*Instructions for the task*
Would you please return every line from the listing that contains the word "Game"?

*Data extracts*
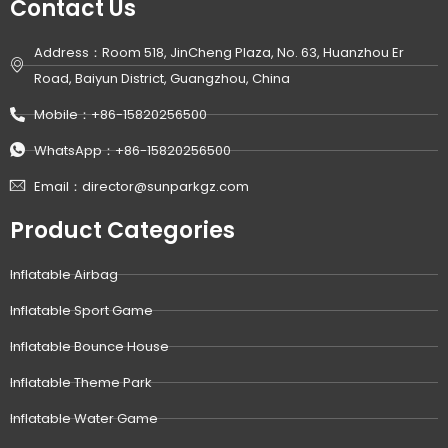
Contact Us
Address：Room 518, JinCheng Plaza, No. 63, Huanzhou Er
Road, Baiyun District, Guangzhou, China
Mobile：+86-15820256500
WhatsApp：+86-15820256500
Email：director@sunparkgz.com
Product Categories
Inflatable Airbag
Inflatable Sport Game
Inflatable Bounce House
Inflatable Theme Park
Inflatable Water Game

*Reply to the exercise*
Inflatable Sport Game
Inflatable Water Game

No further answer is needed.